AMICO-WL: an optimal filtering algorithm for galaxy cluster detections with weak lensing

TL;DR

AMICO-WL is an advanced optimal filtering algorithm designed for efficient and accurate detection of galaxy clusters through weak lensing signals, tailored for upcoming large-scale surveys like Euclid and LSST-Rubin.

Contribution

This work introduces AMICO-WL, a novel extension of the AMICO algorithm, optimized for weak lensing data with parallel processing and improved detection purity and completeness.

Findings

Doubles completeness from 6.5% to 13.0% with foreground removal.

Reduces spurious detections significantly.

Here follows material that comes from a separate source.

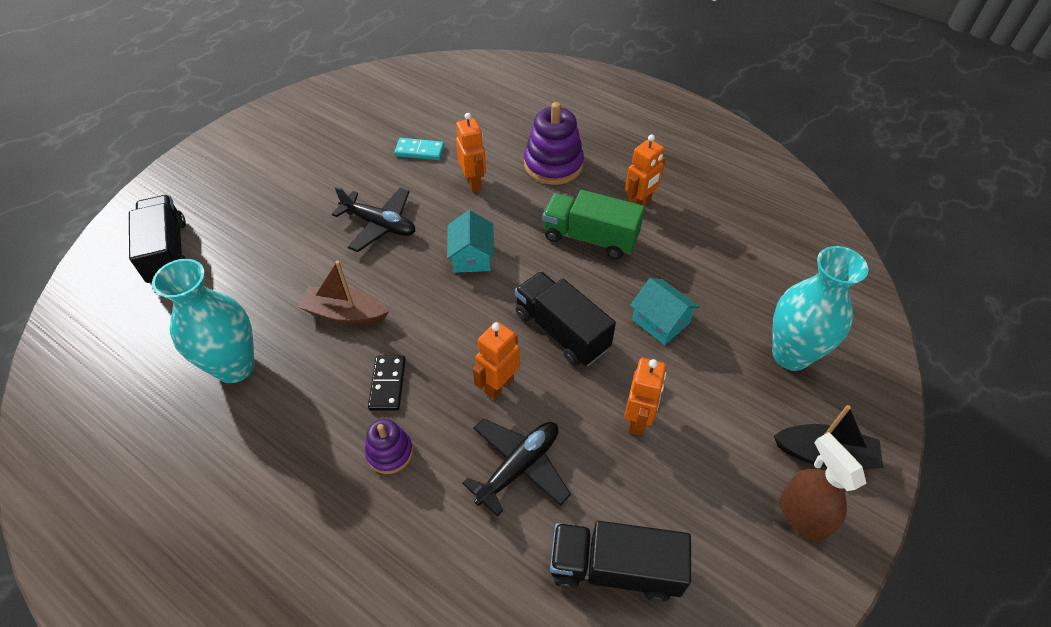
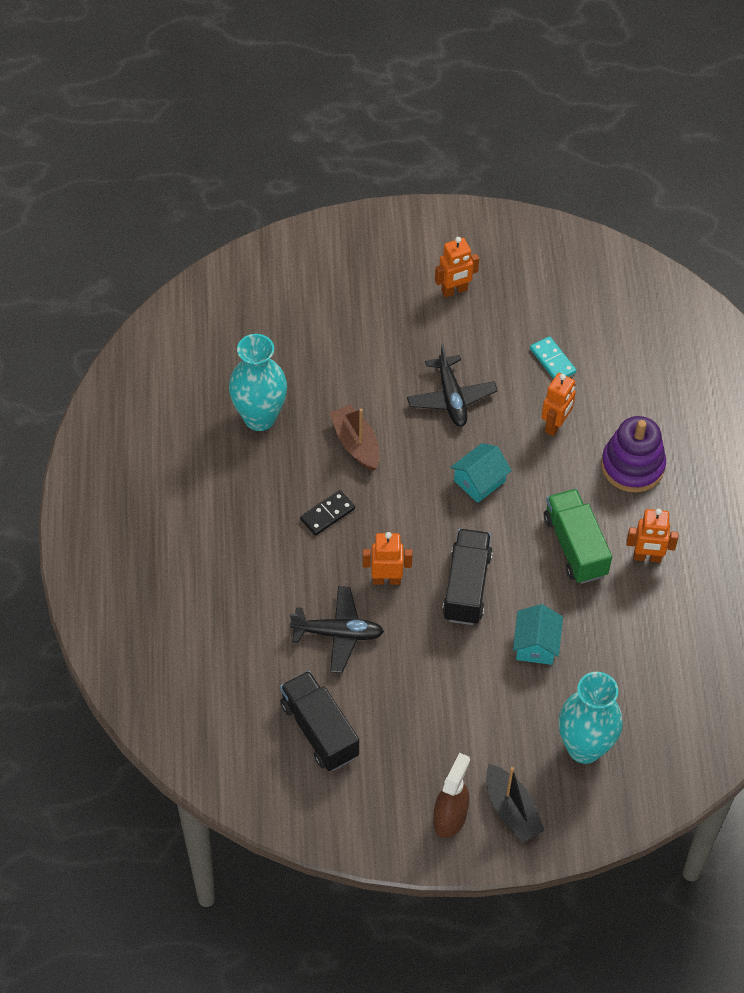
camera: 50 degrees right, 5 degrees up
(168, 252) = (302, 293): black truck -> none
(390, 452) = (283, 554): purple stacking toy -> none
(638, 420) = (436, 680): orange robot -> orange robot (454, 290)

Effective on Euclid-like mock galaxy catalogues.

Abstract

The detection of galaxy clusters, the most massive bounded structures in the universe, is crucial for cosmological analysis. Weak lensing signals allow us to track the distribution of all (dark and baryonic) matter regardless of its observable electromagnetic properties. Upcoming wide-field surveys like Euclid and LSST-Rubin will provide enhanced shape measurements of billions of background galaxies, presenting an unparalleled opportunity to detect galaxy clusters on a vast cosmic scale. The immense data volume generated by these surveys will require efficient and accurate analysis techniques. In this work, we introduce AMICO-WL, an extension of the optimal filtering algorithm implemented in AMICO, a well-tested code developed for optical cluster detection. AMICO-WL implements a specific linear optimal matched filter for weak lensing data in the AMICO infrastructure, using parallelisation and adding an efficient signal-to-noise ratio thresholding approach to set a desired sample purity and a cleaning procedure to deal with blended detections. The algorithm has been tested on a 25 deg$^2$ field of Euclid-like mock galaxy catalogue with the simulated shear signal produced using DUSTGRAIN-$pathfinder$ past-light-cones. We implemented a foreground removal procedure based on different cuts of low redshift galaxies from the input catalogue. To evaluate the performance of the method, we used an efficient matching procedure based on the 'blinking' of the simulation's individual redshift lensing planes. Cross-matching the AMICO-WL detections with the dark matter halo sample in the simulation having $M_{200} > 5 \times 10^{13}$ $M_{\odot}/h$ and considering a purity level of $\sim70\%$, the application of the foreground removal doubles the completeness from $6.5\%$ to $13.0\%$ and at the same time produces a significant decrease of spurious detections.